E o semáforo? Ora, firme no vermelho.
Enquanto ele vociferava, eu comecei a conjecturar as saídas que poderia apelar. Talvez a melhor delas fosse pela porta do lado direito do meu carro. 
Palpitação, respiração forte...
Nisso, o ruído estridente de borracha de pneus queimando no asfalto. O cretino do farol resolveu dar o ar da graça: estava verde.
Os meus pneus também saíram queimando e cantando no asfalto. O alívio foi indescritível 
E, sabem, até hoje uma dúvida cruel me assola, e nem sei bem a razão: Teria, ou não teria comprado os doces daquele sujeito?
Você compraria...por medo, ou compaixão????????

O Elixir dos deuses

O Elixir dos deuses - Márcio Barker
As últimas luzes da tarde anunciam horrores. No descampado o grito horrendo, vindo das primeiras sombras. O ar falta e o coração dá pulos. Um fantasma pavoroso me assalta no escuro de uma sala. Sinto escorrer algo meloso, mal cheiroso e pegajoso nos meus pés descalços. Adiante uma luz tênue, que eu nunca alcanço, por mais que eu corra em sua direção. E, com o canto dos olhos percebo um rosto maldito ao meu lado. 
Tudo roda, e eu corro para não sei onde. Asfixia! O ar não entra, e sinto que não vou suportar muito mais. A mão nojenta crava as unhas na ferida aberta que tenho. Apavorado eu corro, me escondo, busco proteção. Não é o remédio. Como última solução, arranco de não sei onde uma espada, e cravo no coração do assombroso dragão. Ele cai, mas terá apenas uma única cabeça?

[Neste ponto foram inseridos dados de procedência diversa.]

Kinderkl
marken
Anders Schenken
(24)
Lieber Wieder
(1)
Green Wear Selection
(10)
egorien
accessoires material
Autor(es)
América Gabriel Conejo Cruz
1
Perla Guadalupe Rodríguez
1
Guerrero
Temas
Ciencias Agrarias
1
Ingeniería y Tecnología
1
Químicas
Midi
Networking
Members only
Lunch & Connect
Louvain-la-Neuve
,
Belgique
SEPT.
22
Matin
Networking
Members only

Eu urro e, de sopetão me levanto com os punhos serrados. Aos poucos tudo se aclara. Diante de mim, a minha veneziana, que permite passar a doce luz do sol.

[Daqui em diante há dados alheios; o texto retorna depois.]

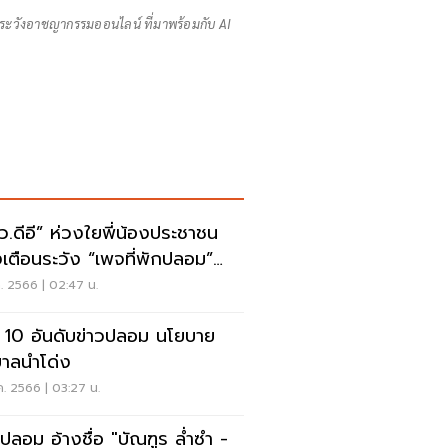
นระวังอาชญากรรมออนไลน์ ที่มาพร้อมกับ AI
ว.ดีอี” ห่วงใยพี่น้องประชาชน
งเตือนระวัง “เพจที่พักปลอม”
าด
ค. 2566 | 02:47 น.
ด 10 อันดับข่าวปลอม นโยบาย
บาลนำโด่ง
ค. 2566 | 03:27 น.
ปลอม อ้างชื่อ "บัณฑูร ล่ำซำ -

Puxa vida, mais uma noite de luta contra meus medos e preocupações, em forma de fantasmas e dragões que me assolam. Sinto um misto de alívio e de um novo temor. Mas medo de que? Do lado de cá da janela do meu quarto, os fantasmas me assolam durante a noite. Do lado de lá da mesma janela, sei lá o que me espera e o que me espreita, em mais um dia. Não! Ao contrário, eu sei bem o que me espera. E por saber, arrasado, quebrado, mal humorado, abismado, desiludido tento me levantar. Não tem outro jeito. Tenho que ir adiante. 

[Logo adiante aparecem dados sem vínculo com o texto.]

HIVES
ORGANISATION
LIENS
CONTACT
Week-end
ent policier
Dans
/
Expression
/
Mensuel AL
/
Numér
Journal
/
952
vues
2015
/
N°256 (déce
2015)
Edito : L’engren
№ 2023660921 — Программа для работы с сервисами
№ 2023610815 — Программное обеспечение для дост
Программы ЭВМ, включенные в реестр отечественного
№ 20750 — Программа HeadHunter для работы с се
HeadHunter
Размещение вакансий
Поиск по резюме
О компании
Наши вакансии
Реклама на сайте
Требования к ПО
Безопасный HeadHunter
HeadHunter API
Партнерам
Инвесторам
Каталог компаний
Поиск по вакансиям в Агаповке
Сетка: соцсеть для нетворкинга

Como a noite apavorante, mais um dia me espera lá fora. Não há como escapar. Um dia que só poucos sobrevivem a tantas mazelas. É necessário coragem e inteligência. É necessário ser arguto, ter visão de um lince ou gavião. Ou ainda o andar macio e garras de um felino, a frieza e dissimulação da serpente, os dentes de um tigre, a força e agilidade do leão, e a paciência da coruja. E, debaixo do peito, apesar dessa carapaça, a grandeza no coração. É, mais um dia que não será fácil de vencer. E nem sei bem o que terei a vencer! Mais um terrível dia no qual tenho que ser vários. Que tenho de multiplicar-me sei lá por quanto, para ganhar mais uma batalha, e provar a mim mesmo que mereço a vida que ganhei, não sei de quem. Eu tenho que buscar forças. E nada vem de graça. A força que adquirida, aliás não sei bem como, nasce lá de dentro. 
E, ali diante de mim, sinto passar um doce perfume. Um perfume que vai colorindo meus pensamentos. Que vai provando que o dia não será tão ruim assim. É um perfume mágico de algo que me dará força para acordar do pesadelo mal desperto, que me trará de volta a vida, que fará de mim um forte, e que me fará vê-la em todas as suas cores. É o elixir dos deuses ao alcance de minhas mãos... uma simples xícara de café.